Thiago Sarraf, tributarista do Nelson Wilians Advogados, lembra que a edição da LC 175 se deve aos termos da LC 157, que determinou que o ISS deve ser pago ao município de domicílio dos clientes, relativamente aos serviços anteriormente indicados, o que, à época, gerou preocupações, principalmente quanto à forma de apuração e controle do imposto.
“Tais preocupações motivaram, inclusive, o ajuizamento da Ação Direta de Inconstitucionalidade 5835, ou seja, questionando os dispositivos introduzidos pela lei à luz da Constituição Federal. Na ocasião, o ministro Alexandre de Moraes concedeu medida cautelar para suspender a eficácia da LC 157, por considerar que a ausência de definição clara do conceito de tomador de serviços poderia causar “grave insegurança jurídica”. Com a edição da nova LC 175 foi estabelecido um padrão nacional para cumprimento de obrigações acessórias, pretensamente possibilitando aos contribuintes e municípios maior controle e acessibilidade na apuração do ISSQN para os serviços em questão, bem como se aguarda pela breve apreciação da ADI 5835 para eliminar a insegurança jurídica nestas relações”, explica.
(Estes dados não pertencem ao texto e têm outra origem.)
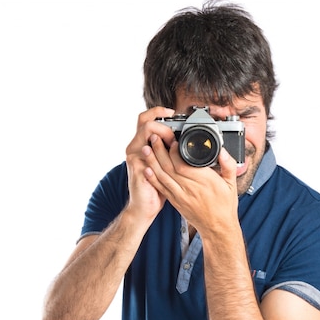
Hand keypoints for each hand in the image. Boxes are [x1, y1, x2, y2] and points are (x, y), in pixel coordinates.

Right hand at [124, 107, 174, 222]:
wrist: (144, 207)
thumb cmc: (156, 188)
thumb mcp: (164, 166)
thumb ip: (169, 152)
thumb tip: (185, 141)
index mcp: (142, 144)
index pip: (146, 118)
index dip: (159, 112)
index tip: (174, 114)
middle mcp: (135, 147)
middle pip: (144, 120)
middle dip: (163, 123)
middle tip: (174, 134)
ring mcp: (134, 155)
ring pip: (146, 130)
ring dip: (163, 133)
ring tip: (173, 143)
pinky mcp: (136, 165)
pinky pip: (147, 151)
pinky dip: (160, 149)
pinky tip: (170, 153)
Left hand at [142, 135, 239, 238]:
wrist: (217, 228)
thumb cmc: (225, 207)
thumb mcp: (231, 184)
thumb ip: (228, 166)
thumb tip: (223, 151)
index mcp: (204, 181)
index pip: (183, 164)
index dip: (174, 151)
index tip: (172, 140)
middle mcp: (190, 188)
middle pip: (169, 168)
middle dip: (159, 151)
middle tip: (154, 137)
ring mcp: (181, 196)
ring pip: (163, 177)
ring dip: (152, 162)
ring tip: (146, 149)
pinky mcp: (176, 202)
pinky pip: (162, 189)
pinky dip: (153, 178)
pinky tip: (147, 169)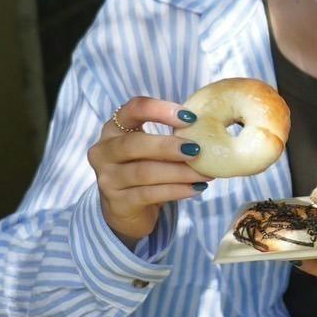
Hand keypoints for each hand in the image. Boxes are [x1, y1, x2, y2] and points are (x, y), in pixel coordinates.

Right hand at [88, 97, 209, 246]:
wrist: (125, 208)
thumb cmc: (145, 167)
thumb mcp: (152, 148)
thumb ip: (173, 135)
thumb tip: (212, 128)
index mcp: (114, 128)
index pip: (133, 108)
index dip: (160, 110)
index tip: (190, 118)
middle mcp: (104, 151)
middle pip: (134, 143)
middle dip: (168, 146)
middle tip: (197, 150)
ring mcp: (108, 178)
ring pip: (144, 172)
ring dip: (179, 172)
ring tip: (205, 173)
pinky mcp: (117, 202)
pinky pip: (149, 194)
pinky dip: (177, 190)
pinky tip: (197, 188)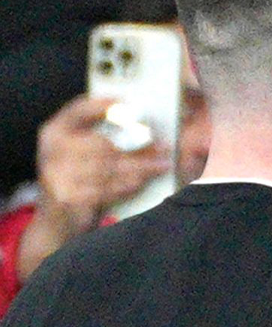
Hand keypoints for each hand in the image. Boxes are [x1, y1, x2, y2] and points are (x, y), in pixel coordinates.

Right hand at [17, 95, 169, 281]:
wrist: (55, 225)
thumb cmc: (76, 184)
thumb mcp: (78, 156)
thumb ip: (98, 139)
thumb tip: (144, 128)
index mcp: (53, 133)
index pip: (77, 110)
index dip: (102, 104)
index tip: (128, 101)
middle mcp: (51, 151)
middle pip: (104, 143)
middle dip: (139, 147)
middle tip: (165, 146)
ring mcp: (57, 175)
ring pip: (111, 167)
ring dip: (142, 167)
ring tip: (163, 164)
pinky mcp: (69, 197)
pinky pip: (109, 187)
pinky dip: (130, 184)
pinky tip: (145, 182)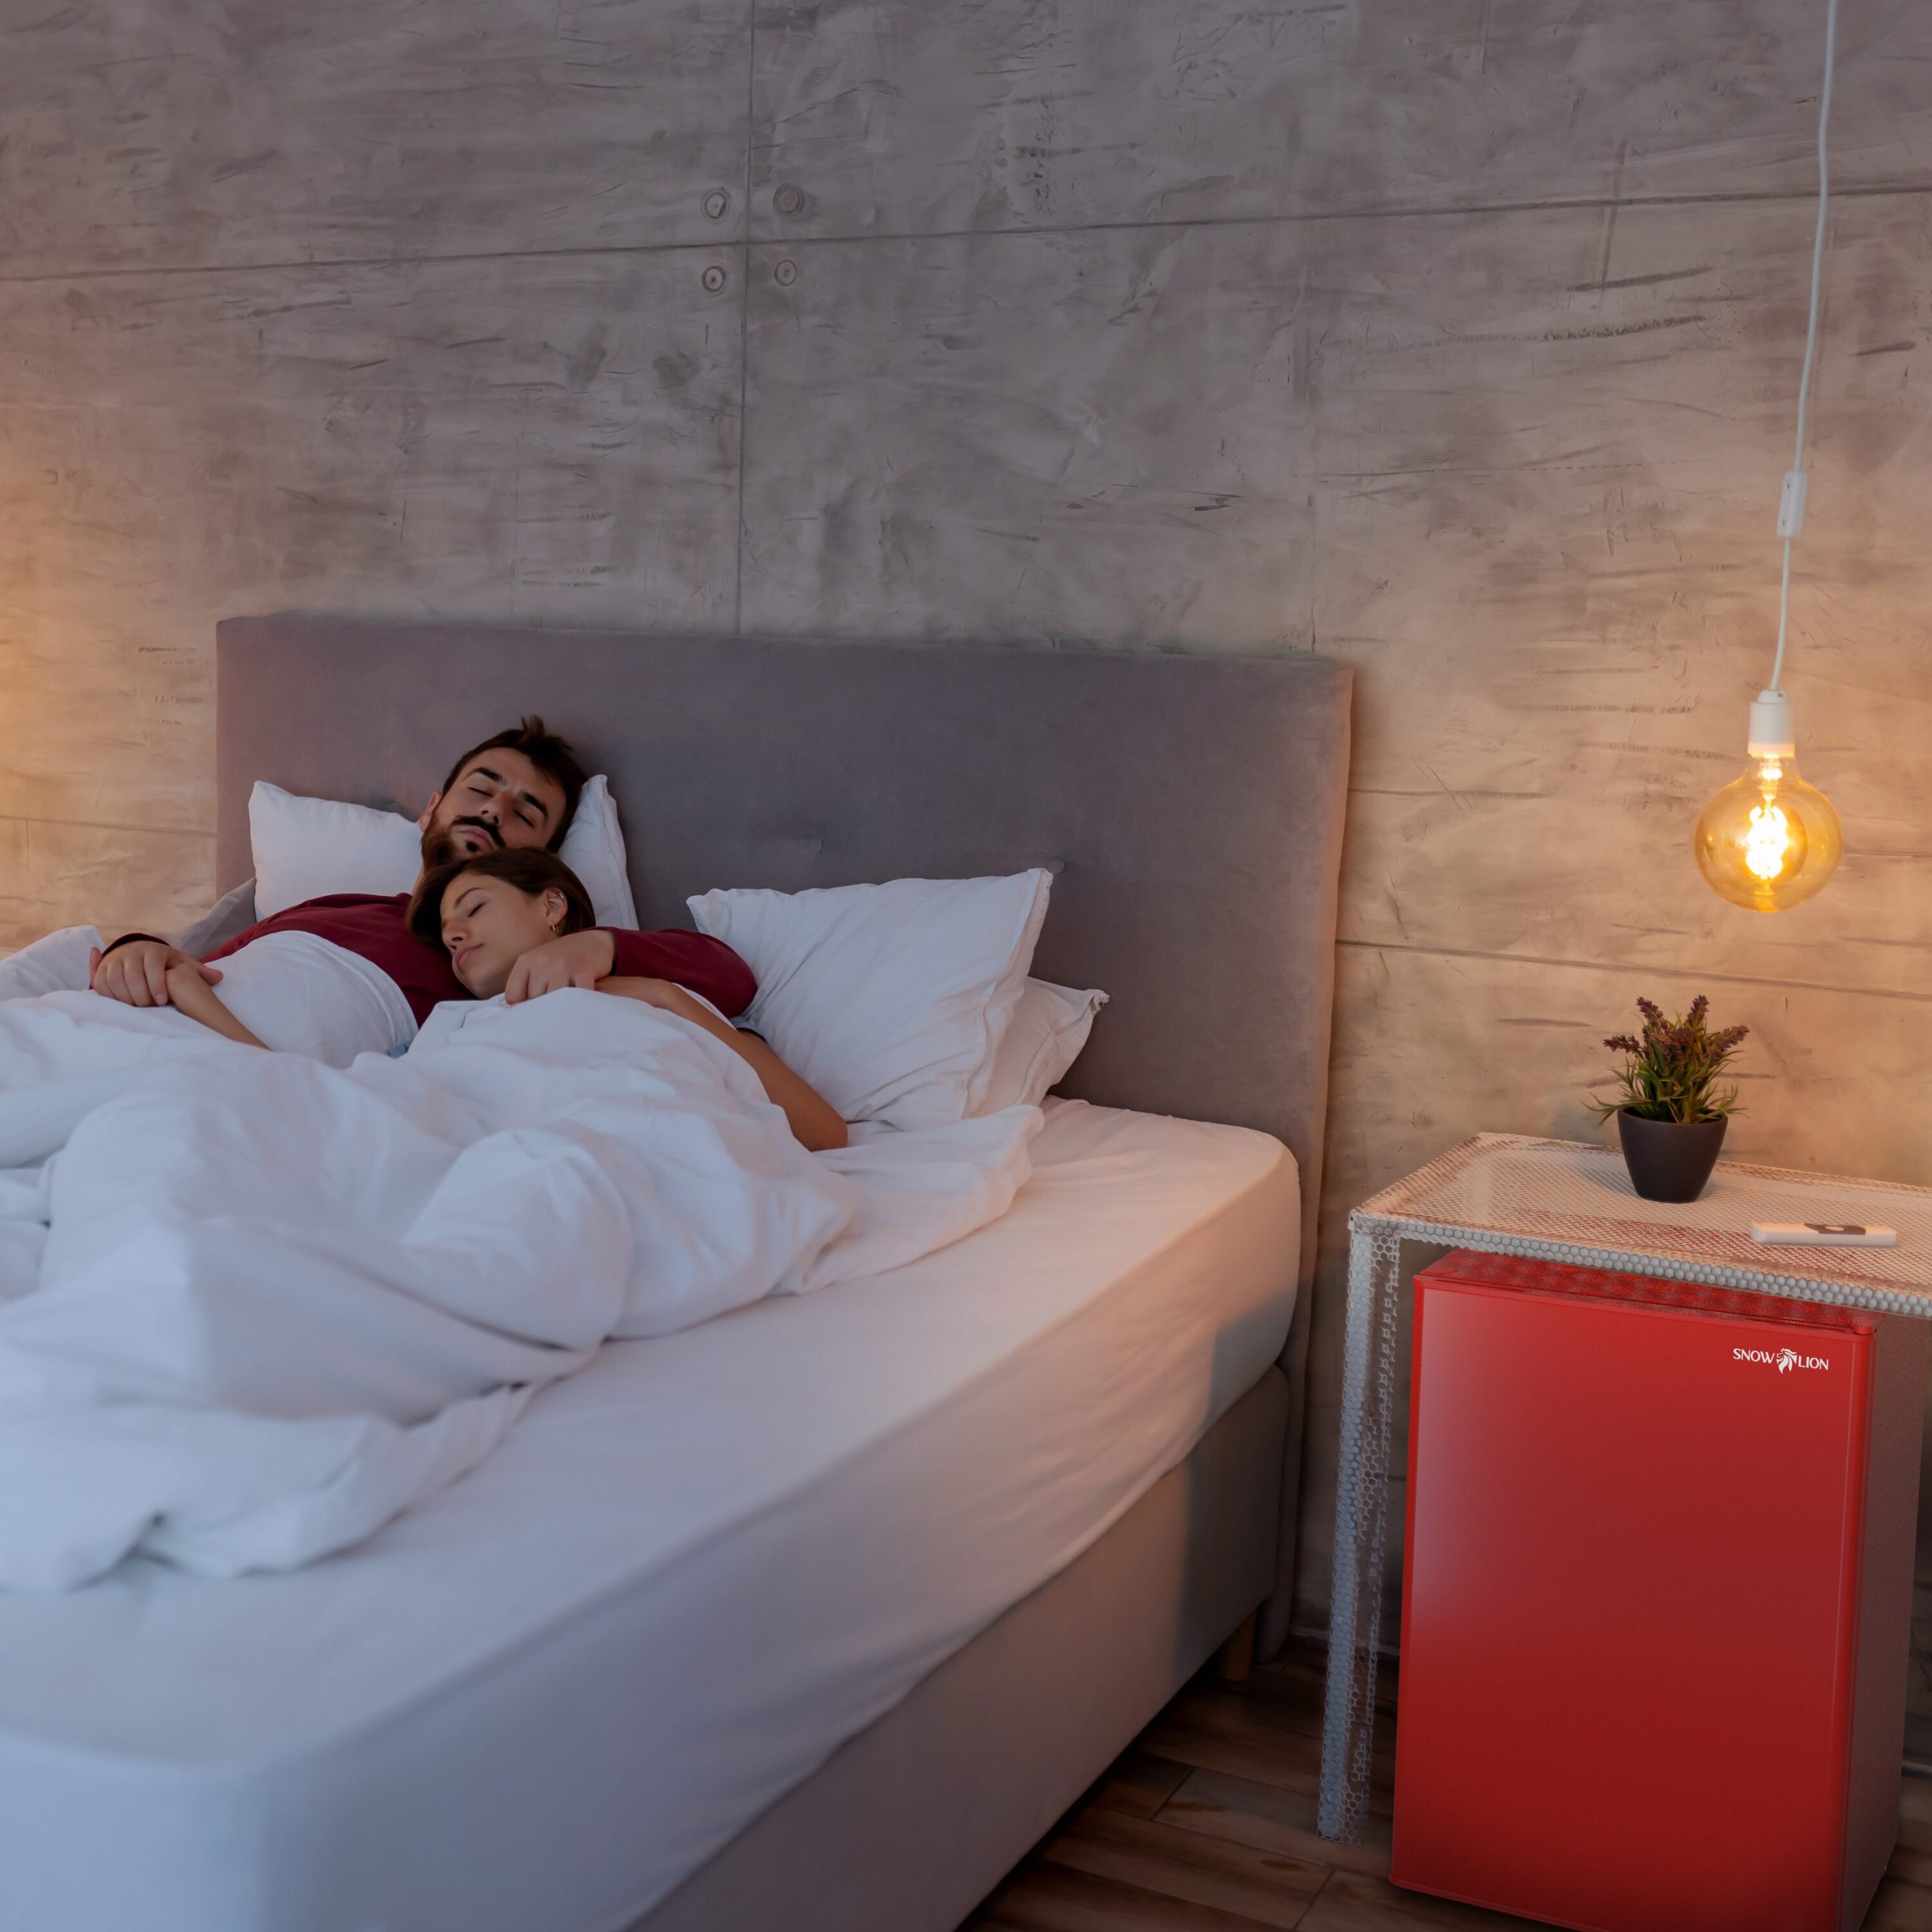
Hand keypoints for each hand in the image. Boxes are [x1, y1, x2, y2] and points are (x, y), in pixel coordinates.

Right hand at [89, 940, 221, 1007]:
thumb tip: (218, 977)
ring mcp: (114, 960)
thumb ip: (198, 971)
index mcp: (153, 950)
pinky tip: (122, 1004)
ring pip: (115, 980)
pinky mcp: (102, 969)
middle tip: (150, 1007)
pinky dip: (110, 996)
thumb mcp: (181, 963)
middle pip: (132, 976)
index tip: (162, 1001)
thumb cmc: (164, 963)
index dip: (157, 985)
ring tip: (138, 1008)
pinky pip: (101, 984)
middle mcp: (131, 952)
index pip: (153, 967)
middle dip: (141, 995)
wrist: (138, 952)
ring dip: (126, 997)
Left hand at [504, 929, 615, 1004]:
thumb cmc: (562, 961)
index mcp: (526, 961)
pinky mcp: (584, 970)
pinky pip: (576, 997)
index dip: (522, 1007)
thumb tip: (515, 1013)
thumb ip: (525, 985)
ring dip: (560, 1010)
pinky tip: (580, 1006)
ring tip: (565, 1012)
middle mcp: (542, 961)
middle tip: (553, 1011)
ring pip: (553, 1002)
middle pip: (534, 1001)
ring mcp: (563, 965)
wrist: (593, 942)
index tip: (535, 1008)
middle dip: (544, 1009)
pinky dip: (578, 1005)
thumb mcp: (538, 966)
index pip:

Wilson Sales Belchior, sócio de Rocha, Marinho E Sales Advogados e conselheiro federal da OAB, afirma que a LC 175 é importante, particularmente quanto à definição de tomador dos serviços e o correspondente detalhamento para os subitens abrangidos pela referida norma. “Observe-se que diferentemente da Lei Complementar 157 que se limitou a estipular que o ‘imposto será devido no local do domicílio do tomador do serviço ’, a Lei Complementar 175 aponta o que se entende por tomador de serviço e a localidade que será considerada seu domicílio”, diz.
Outro ponto de destaque, de acordo com Belchior, é a instituição do Comitê Gestor das Obrigações Acessórias do ISSQN, centralizando em sistema eletrônico de padrão unificado em todo o território nacional as informações e os dados relativos ao imposto, abrangendo a declaração pelo contribuinte, a inserção das alíquotas pelos municípios, legislação vigente e dados do domicílio bancário para recebimento do imposto.
Camila Mazzer de Aquino, coordenadora da área tributária do WZ Advogados, destaca que a nova Lei Complementar 175 veio para regulamentar na prática a aplicação da regra prevista na Lei Complementar 157. “Previu-se que terá um cadastro unificado e foi criado um comitê que deliberará a respeito de como funcionarão essas obrigações acessórias. Além disso, a lei previu também um regime de transição entre o momento em que entra em vigor até o exercício 2022, de acordo com o qual o produto da arrecadação de ISS sobre esses serviços será repartido entre o município onde está o estabelecimento do prestador e o município onde estão os tomadores, até que em 2023, 100% da arrecadação serão direcionados ao município onde estão os tomadores”, explica.